> _EXCERPTED PASSAGE_:

════════════════════

Unless you have info to the contrary, every city I've checked the minimum fare has increased the same amount as the SRF, so driver net stays the same.


----------



## KayKay26 (Oct 7, 2015)

I need to hurry up and complete my Lyft process and switch!


----------



## optyman (Apr 23, 2015)

<<<Unless you have info to the contrary, every city I've checked the minimum fare has increased the same amount as the SRF, so driver net stays the same.>>>

The Minimum Fare was increased the same amount as the new Rider Safety Fee (RSF), so you might think that everything is the same. Think again! It is the "base fare" that counts, and it was not increased at all. This means that drivers will not lose on minimum fare rides (it will be a wash), but anything above that amount, Uber will get up to an extra $0.55 complimentary of the driver (an extra take by Uber). I thought that the way they presented this to drivers was a little shifty. They must keep awake up at night thinking of such things. Crafty devils!

════════════════════

> _DATASET CONTENT_:
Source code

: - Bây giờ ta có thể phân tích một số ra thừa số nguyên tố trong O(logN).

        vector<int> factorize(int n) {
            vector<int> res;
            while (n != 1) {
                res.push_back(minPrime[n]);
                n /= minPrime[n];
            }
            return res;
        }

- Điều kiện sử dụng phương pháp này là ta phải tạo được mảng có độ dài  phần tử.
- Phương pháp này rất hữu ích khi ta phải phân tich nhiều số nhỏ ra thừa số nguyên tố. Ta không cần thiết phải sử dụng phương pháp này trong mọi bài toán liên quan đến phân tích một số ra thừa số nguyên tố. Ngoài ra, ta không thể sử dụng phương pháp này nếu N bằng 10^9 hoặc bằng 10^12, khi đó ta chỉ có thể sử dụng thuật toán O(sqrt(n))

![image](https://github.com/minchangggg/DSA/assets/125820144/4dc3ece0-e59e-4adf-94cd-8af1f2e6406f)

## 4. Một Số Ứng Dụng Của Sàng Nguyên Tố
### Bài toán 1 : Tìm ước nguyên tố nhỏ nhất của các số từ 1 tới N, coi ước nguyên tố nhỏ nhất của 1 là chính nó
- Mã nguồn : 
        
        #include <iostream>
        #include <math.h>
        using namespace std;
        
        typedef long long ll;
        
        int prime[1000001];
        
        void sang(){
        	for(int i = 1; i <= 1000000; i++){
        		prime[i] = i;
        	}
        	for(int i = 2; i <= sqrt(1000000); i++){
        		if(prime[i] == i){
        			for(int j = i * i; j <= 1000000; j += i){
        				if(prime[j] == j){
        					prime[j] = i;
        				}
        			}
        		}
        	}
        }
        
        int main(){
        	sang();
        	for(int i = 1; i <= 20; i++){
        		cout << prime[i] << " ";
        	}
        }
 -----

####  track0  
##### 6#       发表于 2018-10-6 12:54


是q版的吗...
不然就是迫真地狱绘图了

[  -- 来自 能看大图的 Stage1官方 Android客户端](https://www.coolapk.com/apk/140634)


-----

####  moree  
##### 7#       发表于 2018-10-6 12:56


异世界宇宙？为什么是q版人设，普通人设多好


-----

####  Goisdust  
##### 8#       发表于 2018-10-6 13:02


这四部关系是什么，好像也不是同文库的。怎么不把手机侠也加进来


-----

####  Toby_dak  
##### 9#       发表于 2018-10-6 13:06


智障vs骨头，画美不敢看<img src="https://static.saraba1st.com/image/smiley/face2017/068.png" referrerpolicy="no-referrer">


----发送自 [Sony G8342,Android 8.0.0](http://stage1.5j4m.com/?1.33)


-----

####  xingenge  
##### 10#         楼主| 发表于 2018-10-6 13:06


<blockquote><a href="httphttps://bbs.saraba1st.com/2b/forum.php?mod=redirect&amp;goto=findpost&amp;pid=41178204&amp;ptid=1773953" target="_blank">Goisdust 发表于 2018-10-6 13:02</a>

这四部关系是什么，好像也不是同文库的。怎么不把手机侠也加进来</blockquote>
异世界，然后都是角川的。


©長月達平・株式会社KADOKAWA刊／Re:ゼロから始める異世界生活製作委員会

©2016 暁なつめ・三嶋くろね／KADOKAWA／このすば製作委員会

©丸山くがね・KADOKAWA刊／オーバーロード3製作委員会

════════════════════

> _STUDY QUESTIONS_:
- A) Answer these questions using the forum thread about the fee change:
(i) According to optyman, by how much was the minimum fare increased?
(ii) Which fare does optyman say was not increased at all?
(iii) What process does KayKay26 want to finish?
- B) From the forum thread about the fee change, write out the passage starting at "I need to hurry" and ending at "things. Crafty devils!".

> _ANSWERS GIVEN_:
- A)
(i) It was increased by the same amount as the new Rider Safety Fee (RSF).
(ii) The base fare was not increased.
(iii) KayKay26 wants to finish the Lyft process.

- B)
I need to hurry up and complete my Lyft process and switch!


----------



## optyman (Apr 23, 2015)

<<<Unless you have info to the contrary, every city I've checked the minimum fare has increased the same amount as the SRF, so driver net stays the same.>>>

The Minimum Fare was increased the same amount as the new Rider Safety Fee (RSF), so you might think that everything is the same. Think again! It is the "base fare" that counts, and it was not increased at all. This means that drivers will not lose on minimum fare rides (it will be a wash), but anything above that amount, Uber will get up to an extra $0.55 complimentary of the driver (an extra take by Uber). I thought that the way they presented this to drivers was a little shifty. They must keep awake up at night thinking of such things. Crafty devils!